Executive Summary

A national debate is taking place that promises to intensify in coming months: Should government tax purchases made over the Internet? If not, why not? And if so, how? While the question of federal taxation is certainly alive, most of the focus to date has been on the question of state and local government taxation.

In February, Governor John Engler testified before the U.S. Senate that he favored improving collection of current sales and "use" taxes, which already technically apply to Internet, catalog, and 1-800 number purchases made by Michigan citizens, but which in practice are rarely paid. He emphasized the issue of tax "fairness," saying that it is unfair to tax traditional "bricks and mortar" businesses six percent on their sales while exempting sales over the Internet from the same sales taxes.

Engler was careful to oppose federal efforts to either create new taxes or interfere with states' rights to set their own tax policies, but he did endorse a proposal by the National Governors' Association (NGA) designed to extract more revenue from Internet purchases. The NGA plan would have states employ "trusted third parties" who would track information about consumers, purchases and location to determine the amount of tax due and ensure that the revenue is routed to specific state and local government bank accounts.

But two problems arise with the governor's position on Internet taxation. The first is that Engler's case for "fairness" in taxation undermines other taxation positions his administration has taken. For example, the Engler administration often has bestowed special tax breaks, favors, and even direct subsidies on certain businesses at the expense of fairness and uniformity. Such discriminatory tax policies are the hallmark of the governor's Michigan Economic Growth Authority (MEGA) and Michigan Economic Development Corporation (MEDC) agencies.

The other problem with the governor's position is his endorsement of the NGA plan itself. Policy analyst Adam Thierer of The Heritage Foundation explains the NGA plan is seriously flawed because it

  • creates a new de facto national sales tax cartel;

  • violates constitutional first principles regarding tax fairness and commercial union;

  • upsets existing U.S. Supreme Court commercial jurisprudence;

  • threatens America's federalist structure of government by discouraging jurisdictional tax competition;

  • creates a "trusted third party" tax collection system that could compromise individual and corporate privacy;

  • is unnecessarily complex and could be extremely costly to implement;

  • is not "voluntary" as the NGA claims; and

  • is at odds with the Clinton administration's proposed "global free trade zone" for international commerce and could threaten American sovereignty.

In 1998, Congress passed the Internet Tax Freedom Act (ITFA), which instituted a national, three-year moratorium on "multiple" and "discriminatory" taxes directed at electronic commerce. That moratorium is set to expire in October 2001, and the federal Advisory Commission on Electronic Commerce (ACEC), created by the ITFA, is scheduled to release its recommendations to Congress this April.

Meanwhile, interest groups are weighing in with their own recommendations.
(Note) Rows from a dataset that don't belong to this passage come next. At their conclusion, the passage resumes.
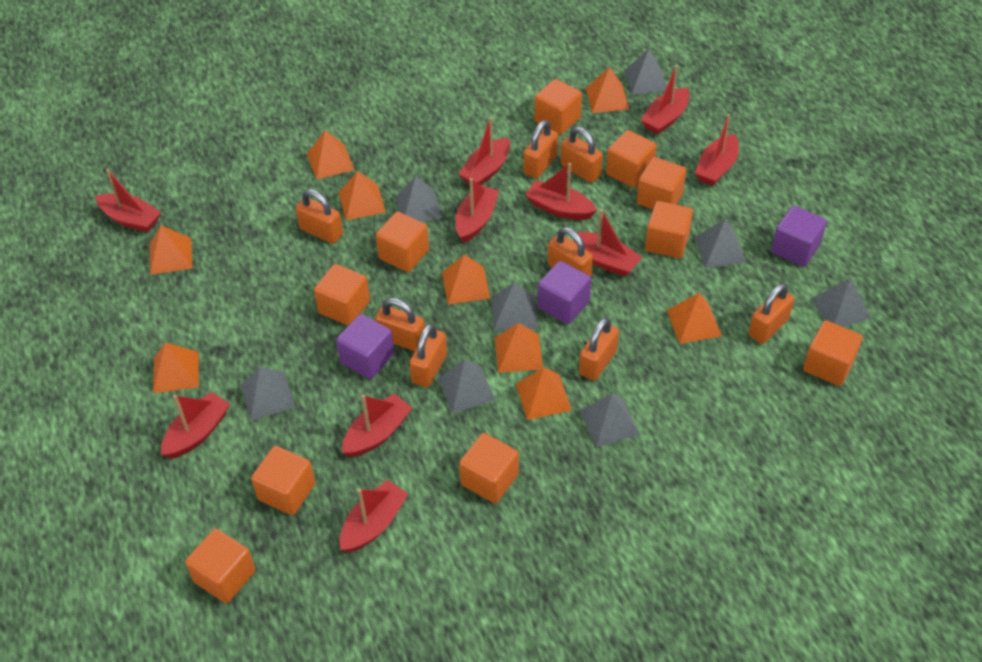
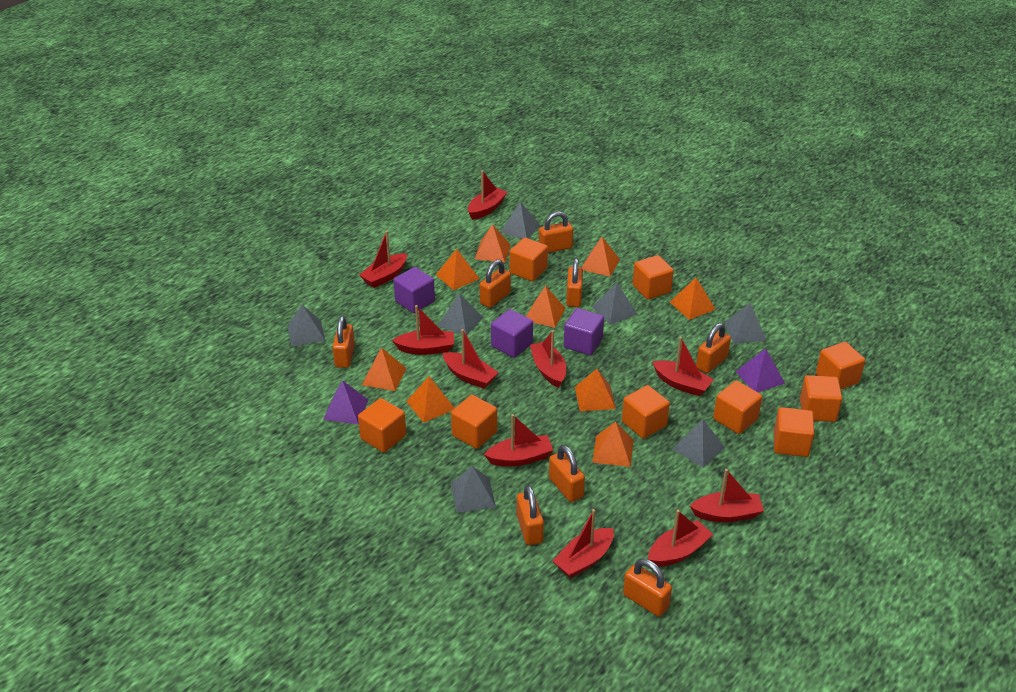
grey pyramid: [240,367,296,420] [395,176,442,222] [438,359,496,413] [492,282,537,331] [580,393,640,447] [624,49,667,95] [694,219,746,268] [810,278,871,327] = 8 -> [287,305,326,347] [438,293,483,335] [451,466,496,513] [500,201,540,239] [592,282,638,325] [672,419,725,468] [724,303,767,344] = 7
orange cube: [185,528,256,603] [251,446,316,515] [314,264,370,326] [376,212,429,272] [459,433,519,503] [534,79,582,135] [606,130,657,188] [637,157,686,210] [645,201,693,258] [803,320,863,386] = 10 -> [358,398,406,452] [451,395,497,449] [509,237,548,281] [622,385,670,439] [633,255,674,300] [713,380,762,434] [774,407,814,457] [800,375,842,422] [816,342,865,389] = 9
purple pyramid: none = 0 -> [323,380,368,424] [736,348,785,392] = 2

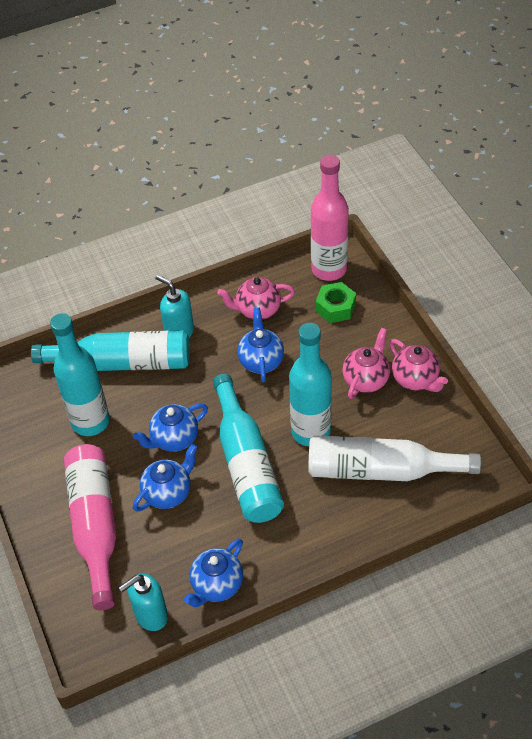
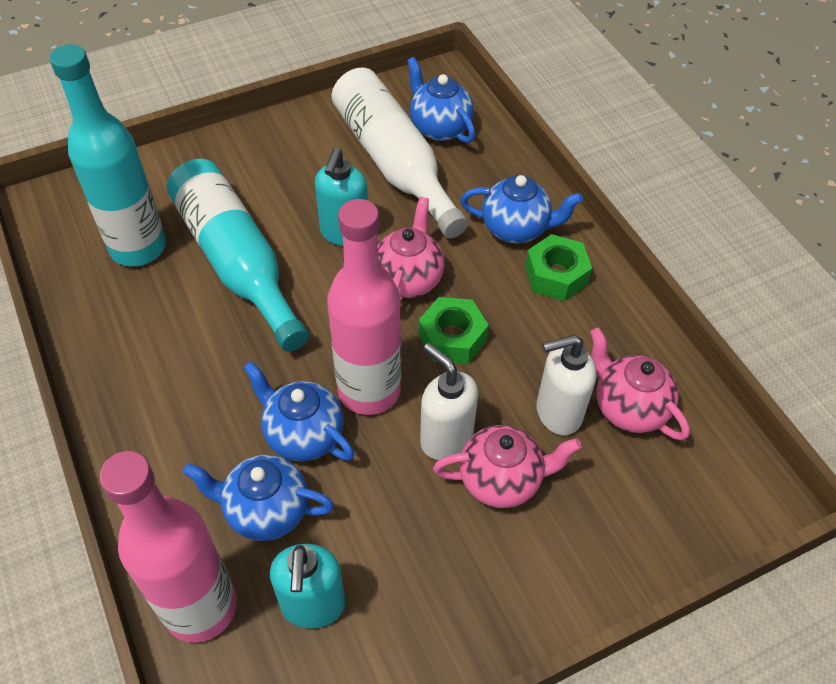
green nut: [316,282,356,323] = 1 -> [418,297,489,364] [525,234,592,301] = 2
turquoise bottle: [31,330,190,371] [50,313,110,436] [213,374,284,523] [289,323,332,446] = 4 -> [50,44,166,266] [167,159,309,352] = 2
white soap dispenser: none = 0 -> [420,343,478,460] [536,335,596,435] = 2

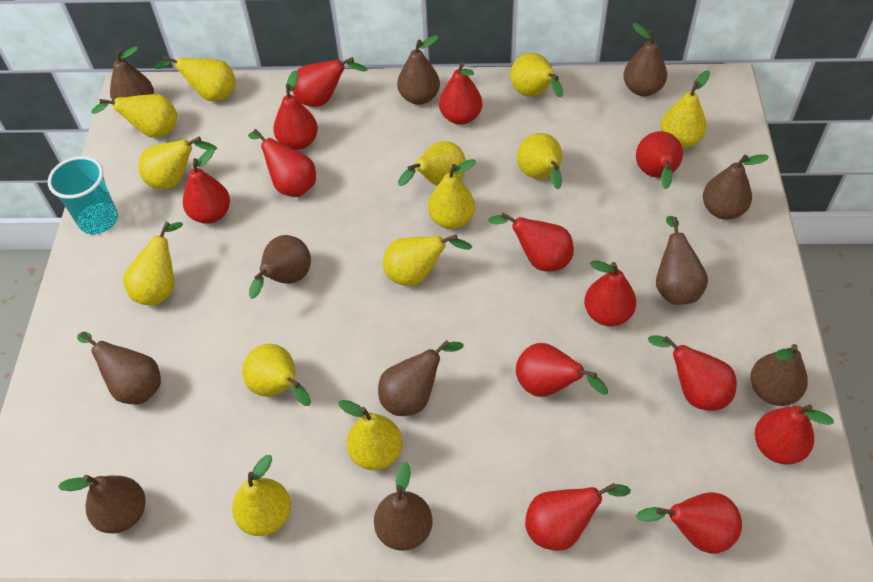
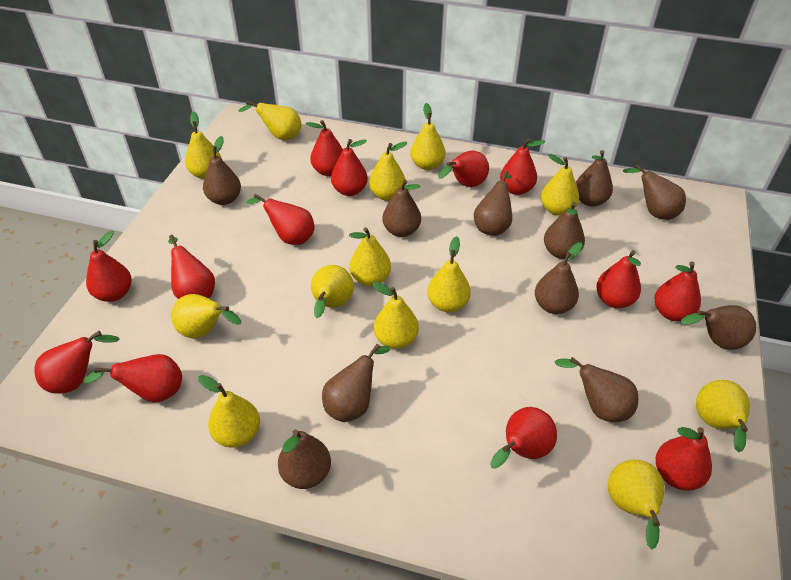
turquoise cup: [48,156,118,234] = 1 -> none = 0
The NGA, the National Association of Counties, and the U.S. Conference of Mayors all support taxing Internet purchases. Others including Americans for Tax Reform, the National Taxpayers Union, and several governors including Virginia's James Gilmore argue against Internet taxation on the grounds that the benefits of leaving the Internet relatively tax-free far outweigh whatever "unfairness" may exist among states' current tax structures.

In fact, a large part of the reason "e-commerce" is enjoying robust growth is the fact that it is subject to little direct taxation. In this free-market atmosphere, Internet commerce totaled roughly $20 billion in 1999 and is estimated to increase dramatically in the years ahead. To ensure continued growth and Internet access opportunities for all citizens, this report offers state and federal policy makers the following recommendations:

  • Extend or broaden the current tax moratorium. Congress should make permanent the ITFA's moratorium on "multiple and discriminatory" Internet taxation.

  • Adopt a clear and constitutional taxation standard. Congress should legislatively endorse the U.S. Supreme Court's "physical presence test" for businesses, which makes it clear when and which state and local governments have the right to impose sales taxes.

  • Require that any sales taxes imposed on Internet purchases be "origin-based" so that they will be consistent with the U.S. Constitution and prevailing legal standards. The ITFA and existing Supreme Court jurisprudence do not prohibit all forms of Internet taxation. If policy makers do adopt some form of sales tax, they should ensure it is collected at the source, or point of sale, instead of at the destination, or point of consumption.

  • Look for ways to make Internet access and other telecommunications technologies more accessible and affordable. America's increasingly competitive communications sector also remains one of its most heavily taxed. Policy makers should take advantage of opportunities to eliminate burdensome or antiquated taxes including the three-percent federal telecommunications tax of 1898, discriminatory state taxes on interstate telecommunications, Internet tolls and access taxes, and massive state and local taxes on consumer telephone bills.